Навозник, дрожа, спрашивал:

— Тебе не будет неприятно, Однорукий, показать мне поближе культю?

— Наоборот, — говорил Кино и, улыбаясь, протягивал искалеченную руку.

Трое детей, ободренные любезным согласием Однорукого, рассматривали обрубок со всех сторон, щупали его, залезали грязными ногтями в ямки и складки, обменивались замечаниями и, наконец, оставляли культяпку на столе, как ненужный предмет.

Мариука, дочь Однорукого, была вскормлена козьим молоком, и Кино сам делал для нее рожки, пока ей не исполнился год. Когда ее бабушка по материнской линии как-то раз заикнулась о том, что могла бы взять девочку на свое попечение, Кино-Однорукий принял это так близко к сердцу и так осерчал, что с этого дня перестал разговаривать с тещей. В селении уверяли, что Кино обещал покойной не отдавать дочь в чужие руки, даже если ему придется самому кормить ее грудью. Даниэлю-Совенку это казалось явным преувеличением.

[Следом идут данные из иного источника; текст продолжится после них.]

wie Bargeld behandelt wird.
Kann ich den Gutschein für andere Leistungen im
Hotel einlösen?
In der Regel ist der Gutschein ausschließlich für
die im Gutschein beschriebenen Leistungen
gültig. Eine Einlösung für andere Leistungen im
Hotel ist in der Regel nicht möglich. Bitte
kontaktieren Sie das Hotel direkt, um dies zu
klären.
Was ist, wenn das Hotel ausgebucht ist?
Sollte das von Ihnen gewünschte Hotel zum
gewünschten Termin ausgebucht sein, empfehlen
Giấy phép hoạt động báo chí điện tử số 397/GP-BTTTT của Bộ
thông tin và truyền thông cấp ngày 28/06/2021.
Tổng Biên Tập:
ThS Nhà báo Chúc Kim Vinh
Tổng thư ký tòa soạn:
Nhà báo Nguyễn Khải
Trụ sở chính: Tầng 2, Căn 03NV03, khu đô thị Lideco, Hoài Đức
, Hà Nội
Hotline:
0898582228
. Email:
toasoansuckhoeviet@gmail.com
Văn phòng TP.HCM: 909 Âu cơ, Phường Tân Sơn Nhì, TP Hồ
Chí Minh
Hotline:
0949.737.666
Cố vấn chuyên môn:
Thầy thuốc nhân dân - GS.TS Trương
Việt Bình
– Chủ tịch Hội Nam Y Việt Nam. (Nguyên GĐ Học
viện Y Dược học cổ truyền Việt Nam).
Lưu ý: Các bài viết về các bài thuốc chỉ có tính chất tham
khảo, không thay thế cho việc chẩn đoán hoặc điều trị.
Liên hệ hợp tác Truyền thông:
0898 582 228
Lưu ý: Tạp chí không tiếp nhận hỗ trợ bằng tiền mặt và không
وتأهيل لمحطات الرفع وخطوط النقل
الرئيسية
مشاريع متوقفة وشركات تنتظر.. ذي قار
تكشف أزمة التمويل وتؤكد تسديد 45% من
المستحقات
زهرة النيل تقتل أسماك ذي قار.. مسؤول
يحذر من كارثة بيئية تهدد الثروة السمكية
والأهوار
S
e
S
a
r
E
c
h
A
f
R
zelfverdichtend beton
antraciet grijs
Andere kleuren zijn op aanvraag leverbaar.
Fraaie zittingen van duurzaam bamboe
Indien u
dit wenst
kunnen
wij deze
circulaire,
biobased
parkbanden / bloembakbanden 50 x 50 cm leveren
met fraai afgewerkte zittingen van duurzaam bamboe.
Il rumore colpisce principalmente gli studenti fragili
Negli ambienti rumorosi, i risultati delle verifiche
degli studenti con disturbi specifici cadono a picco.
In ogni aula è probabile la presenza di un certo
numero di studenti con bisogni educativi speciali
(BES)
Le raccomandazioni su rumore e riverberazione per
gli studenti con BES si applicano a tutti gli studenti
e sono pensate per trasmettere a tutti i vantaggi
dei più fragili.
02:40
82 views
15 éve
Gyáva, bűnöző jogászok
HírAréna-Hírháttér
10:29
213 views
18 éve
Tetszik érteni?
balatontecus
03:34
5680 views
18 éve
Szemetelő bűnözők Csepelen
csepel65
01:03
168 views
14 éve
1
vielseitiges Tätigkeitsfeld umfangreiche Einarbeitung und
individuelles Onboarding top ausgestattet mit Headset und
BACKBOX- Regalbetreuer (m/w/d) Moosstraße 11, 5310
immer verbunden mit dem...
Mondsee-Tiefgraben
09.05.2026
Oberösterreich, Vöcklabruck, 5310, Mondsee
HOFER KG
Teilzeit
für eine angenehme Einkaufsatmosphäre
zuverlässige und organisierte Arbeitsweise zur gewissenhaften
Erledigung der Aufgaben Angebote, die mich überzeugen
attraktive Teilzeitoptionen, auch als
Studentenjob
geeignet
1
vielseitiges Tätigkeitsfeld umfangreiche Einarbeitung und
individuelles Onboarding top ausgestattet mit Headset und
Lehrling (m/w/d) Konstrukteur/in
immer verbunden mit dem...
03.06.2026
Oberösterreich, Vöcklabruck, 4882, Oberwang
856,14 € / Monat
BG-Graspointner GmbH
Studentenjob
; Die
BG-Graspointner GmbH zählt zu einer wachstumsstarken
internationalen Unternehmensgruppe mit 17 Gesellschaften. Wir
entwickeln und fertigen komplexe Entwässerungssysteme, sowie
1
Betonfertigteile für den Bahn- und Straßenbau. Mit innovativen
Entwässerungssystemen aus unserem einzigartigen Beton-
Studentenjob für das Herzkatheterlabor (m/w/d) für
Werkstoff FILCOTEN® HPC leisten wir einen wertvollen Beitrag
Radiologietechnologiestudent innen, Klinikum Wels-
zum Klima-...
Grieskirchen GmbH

Мариуку-уку, как ее звали в селении в знак того, что для окружающих она как бы отголосок покойной Мариуки, любили все, кроме Даниэля-Совенка. Это была девочка с голубыми глазами, золотыми волосами и веснушками, испещрявшими верхнюю половину лица. Даниэль-Совенок знал ее так давно, что первое знакомство уже изгладилось из его памяти. Но он помнил Мариуку-уку еще крохой лет четырех, вертевшейся в праздничные дни поблизости от сыроварни.

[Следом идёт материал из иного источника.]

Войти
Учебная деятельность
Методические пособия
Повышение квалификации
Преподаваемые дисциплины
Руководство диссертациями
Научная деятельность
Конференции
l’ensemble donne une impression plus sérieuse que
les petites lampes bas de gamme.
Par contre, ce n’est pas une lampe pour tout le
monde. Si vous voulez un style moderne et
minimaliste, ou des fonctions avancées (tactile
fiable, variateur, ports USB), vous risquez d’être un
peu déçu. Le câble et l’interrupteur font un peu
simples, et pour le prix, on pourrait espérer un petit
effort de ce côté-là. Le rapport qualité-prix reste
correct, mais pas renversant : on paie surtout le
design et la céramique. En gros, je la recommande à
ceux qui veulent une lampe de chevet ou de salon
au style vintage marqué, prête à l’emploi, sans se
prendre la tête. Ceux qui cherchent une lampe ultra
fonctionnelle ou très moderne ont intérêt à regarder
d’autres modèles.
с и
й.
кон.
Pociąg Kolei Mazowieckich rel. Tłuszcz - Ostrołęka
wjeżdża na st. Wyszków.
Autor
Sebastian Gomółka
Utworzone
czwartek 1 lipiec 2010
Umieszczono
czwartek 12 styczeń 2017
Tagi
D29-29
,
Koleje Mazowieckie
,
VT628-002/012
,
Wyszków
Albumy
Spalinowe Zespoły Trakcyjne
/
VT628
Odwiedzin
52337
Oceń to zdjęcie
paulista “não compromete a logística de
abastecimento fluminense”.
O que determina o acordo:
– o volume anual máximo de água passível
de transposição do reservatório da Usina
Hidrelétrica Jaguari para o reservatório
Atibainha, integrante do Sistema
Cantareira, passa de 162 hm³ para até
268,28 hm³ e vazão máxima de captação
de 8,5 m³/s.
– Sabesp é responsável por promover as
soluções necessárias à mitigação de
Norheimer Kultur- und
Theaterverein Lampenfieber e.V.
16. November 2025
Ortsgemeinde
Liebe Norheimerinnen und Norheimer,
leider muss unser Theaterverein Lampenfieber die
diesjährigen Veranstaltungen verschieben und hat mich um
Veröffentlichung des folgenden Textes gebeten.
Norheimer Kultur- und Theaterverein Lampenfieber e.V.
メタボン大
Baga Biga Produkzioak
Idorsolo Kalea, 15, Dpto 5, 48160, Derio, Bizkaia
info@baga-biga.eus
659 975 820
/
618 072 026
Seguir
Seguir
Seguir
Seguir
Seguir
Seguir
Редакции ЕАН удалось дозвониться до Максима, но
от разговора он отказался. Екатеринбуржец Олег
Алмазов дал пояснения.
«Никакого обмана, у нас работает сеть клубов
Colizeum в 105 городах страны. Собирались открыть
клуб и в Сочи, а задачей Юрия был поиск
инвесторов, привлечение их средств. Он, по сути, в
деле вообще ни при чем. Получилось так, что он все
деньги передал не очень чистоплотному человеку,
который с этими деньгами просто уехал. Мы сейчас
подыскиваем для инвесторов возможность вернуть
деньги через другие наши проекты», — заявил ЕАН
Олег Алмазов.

У матери Даниэля-Совенка девочка пробуждала неудовлетворенный материнский инстинкт. Ей хотелось иметь дочку, пусть даже веснушчатую, как Мариука-ука. Но это было уже невозможно. Дон Рикардо, доктор, сказал ей, что после аборта она больше не забеременеет. Ее утроба старела, не суля никаких надежд. Вот почему мать Даниэля-Совенка чувствовала к сиротке почти материнскую привязанность. Когда она видела, что та слоняется возле сыроварни, она звала ее и усаживала за стол.

— Мариука-ука, — говорила она, гладя ее по головке, — хочешь, дочка, немножко творога?

Девочка кивала. Мать Совенка заботливо ухаживала за ней.

— Маленькая, а сахару не добавить? Сладко?

Девочка опять кивала, не говоря ни слова. Когда она съедала лакомство, мать Даниэля интересовалась повседневным обиходом в доме Кино.

— Мариука-ука, кто тебе, дочка, стирает одежду?

— Отец.

— А кто тебе стряпает еду?

— Отец.

— А кто тебе расчесывает косы?

— Отец.

— А кто тебе моет лицо и уши?

— Никто.

Мать Даниэля-Совенка брала жалость. Она вставала, наливала воды в таз и мыла уши Мариуке-уке, а потом тщательно расчесывала ей косы, приговаривая: «Бедная девочка, бедная девочка, бедная девочка…» Окончив эту операцию, она легонько шлепала ее по полке и говорила:

— Ну вот, дочка, ты и покрасивела.

Девочка слабо улыбалась, и тогда мать Даниэля-Совенка брала ее на руки и принималась неистово целовать.

Может быть, на Даниэля-Совенка, который был не очень-то расположен к девочке, влияла эта неумеренная нежность матери к Мариуке-уке, вызывая у него неосознанное чувство ревности. Впрочем, нет. Даниэля-Совенка просто злило, что маленькая Ука во все совала свой нос и назойливо вмешивалась в дела, которыми девчонкам заниматься не пристало и которые ее не касались.

Правда, Мариука-ука пользовалась завидной свободой, даже немножко дикарской свободой, но все же она была девчонка, а девчонка не может делать то, что делали они, да и они не могли говорить про «это» при ней — это было бы неловко и неуместно. Однако Даниэлю-Совенку было ни тепло, ни холодно от того, что его мать любила ее и по воскресеньям и праздникам угощала сладким творогом. Его только раздражало, что Мариука непрестанно заглядывает ему в лицо и всячески старается приобщиться к его жизни.

— Совенок, куда ты сегодня пойдешь?

— К черту. Хочешь со мной?

— Да, — отвечала девочка, не думая о том, что говорит.

Роке-Навозник и Герман-Паршивый смеялись и дразнили Даниэля-Совенка — мол, Ука-ука влюблена в него.

Однажды он, чтобы отделаться от девочки, дал ей монетку и сказал:

— Ука-ука, возьми эти десять сентимо и ступай в аптеку, скажи, чтобы меня взвесили.